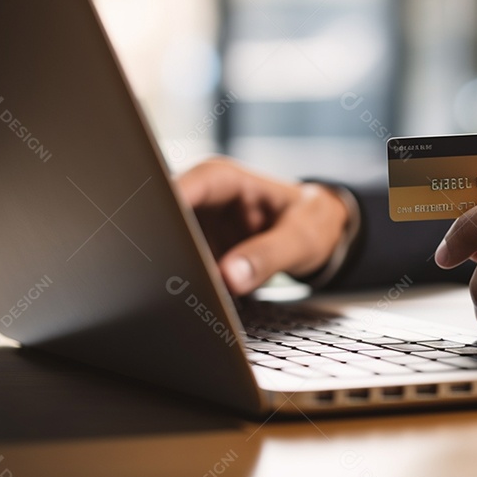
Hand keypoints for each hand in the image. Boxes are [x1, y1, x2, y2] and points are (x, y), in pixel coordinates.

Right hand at [176, 158, 348, 294]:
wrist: (317, 233)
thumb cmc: (310, 222)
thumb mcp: (300, 238)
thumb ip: (268, 255)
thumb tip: (229, 277)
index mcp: (224, 180)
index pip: (182, 187)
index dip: (164, 210)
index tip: (159, 239)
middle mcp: (203, 200)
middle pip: (165, 218)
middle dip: (163, 246)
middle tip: (172, 276)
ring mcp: (197, 228)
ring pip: (169, 247)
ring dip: (174, 269)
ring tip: (189, 290)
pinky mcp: (199, 253)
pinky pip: (182, 267)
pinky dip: (187, 282)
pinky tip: (198, 297)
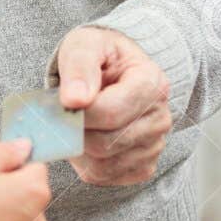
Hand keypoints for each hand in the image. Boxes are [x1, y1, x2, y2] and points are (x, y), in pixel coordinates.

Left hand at [55, 25, 171, 186]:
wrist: (112, 71)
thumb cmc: (99, 56)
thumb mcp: (85, 44)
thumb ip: (80, 66)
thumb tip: (75, 100)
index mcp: (152, 83)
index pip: (111, 112)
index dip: (78, 112)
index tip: (61, 102)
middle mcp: (160, 118)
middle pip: (106, 142)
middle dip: (74, 131)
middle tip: (60, 114)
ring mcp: (155, 146)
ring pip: (103, 164)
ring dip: (76, 148)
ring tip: (73, 123)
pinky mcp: (142, 167)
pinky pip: (104, 176)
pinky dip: (84, 162)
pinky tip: (84, 138)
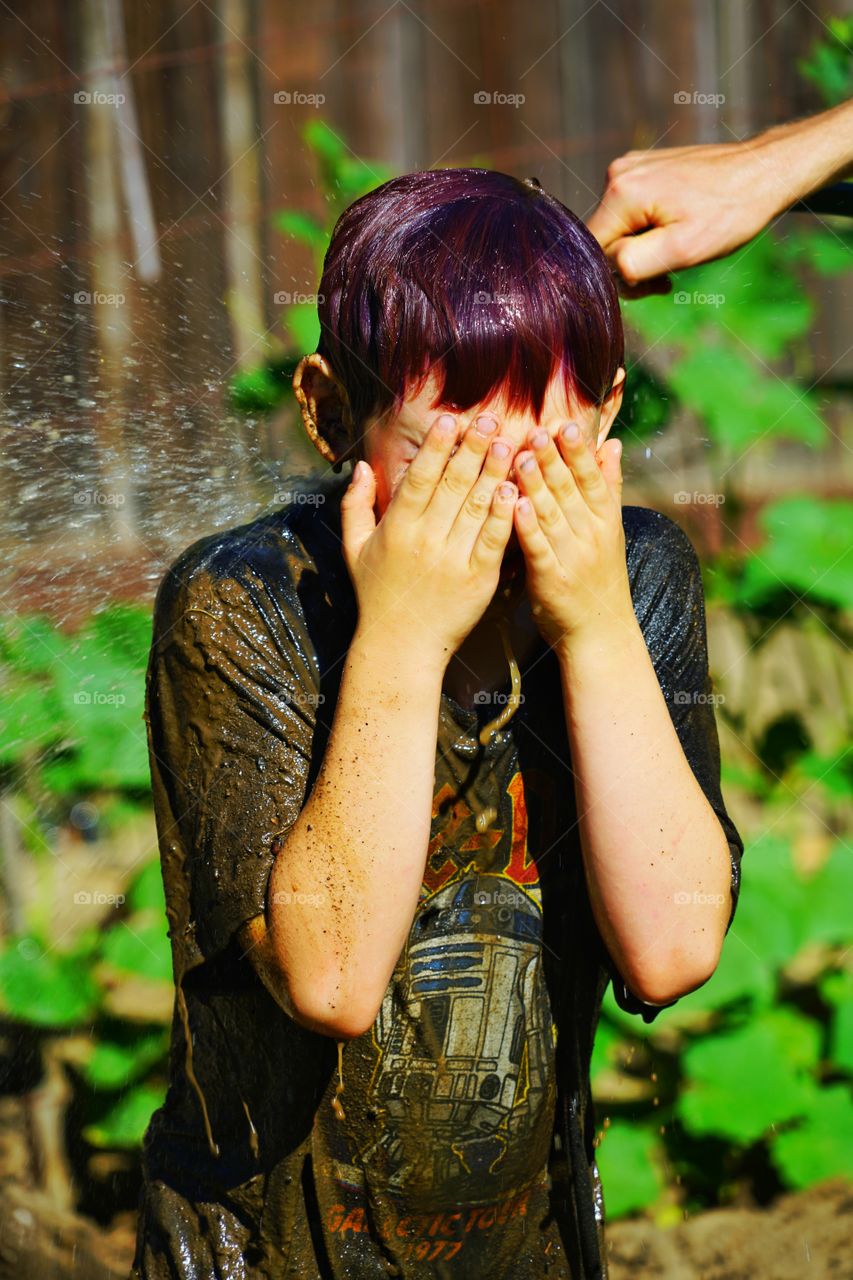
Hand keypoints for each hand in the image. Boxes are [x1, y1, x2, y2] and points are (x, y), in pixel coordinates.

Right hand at [341, 413, 517, 665]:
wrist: (401, 646)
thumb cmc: (377, 595)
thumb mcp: (354, 549)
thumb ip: (354, 505)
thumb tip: (359, 466)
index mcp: (396, 528)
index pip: (419, 478)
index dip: (435, 447)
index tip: (450, 421)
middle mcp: (424, 539)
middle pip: (452, 485)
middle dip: (472, 449)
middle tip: (490, 419)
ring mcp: (452, 559)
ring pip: (475, 507)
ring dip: (494, 473)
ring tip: (510, 444)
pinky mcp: (477, 579)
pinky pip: (493, 540)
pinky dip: (503, 515)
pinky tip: (515, 492)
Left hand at [512, 423, 633, 651]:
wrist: (599, 632)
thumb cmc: (599, 576)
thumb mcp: (610, 530)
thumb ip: (608, 486)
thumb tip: (611, 444)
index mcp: (604, 520)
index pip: (591, 478)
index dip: (578, 451)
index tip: (565, 425)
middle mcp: (590, 535)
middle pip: (569, 491)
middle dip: (553, 459)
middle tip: (536, 431)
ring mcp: (571, 556)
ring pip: (551, 514)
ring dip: (536, 484)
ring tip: (520, 456)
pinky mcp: (550, 579)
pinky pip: (537, 547)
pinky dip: (527, 526)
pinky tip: (515, 504)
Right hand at [587, 139, 785, 291]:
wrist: (763, 172)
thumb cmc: (729, 213)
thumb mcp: (681, 250)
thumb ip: (632, 264)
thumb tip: (604, 268)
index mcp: (621, 192)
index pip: (594, 252)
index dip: (618, 275)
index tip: (657, 278)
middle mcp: (617, 173)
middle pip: (605, 240)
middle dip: (633, 263)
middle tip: (672, 271)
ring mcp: (631, 167)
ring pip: (619, 228)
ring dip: (644, 248)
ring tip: (681, 246)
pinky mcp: (644, 168)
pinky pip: (632, 212)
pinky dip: (650, 229)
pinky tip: (679, 227)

» EXERCISE REQUIREMENTS: The word is "Right". Copy every line above where it appears.

» ANSWER TO THIS PROBLEM:
Right hand at [176, 158, 348, 294]:
Right hand at [341, 413, 517, 665]:
Right hand at [587, 139, 785, 291]:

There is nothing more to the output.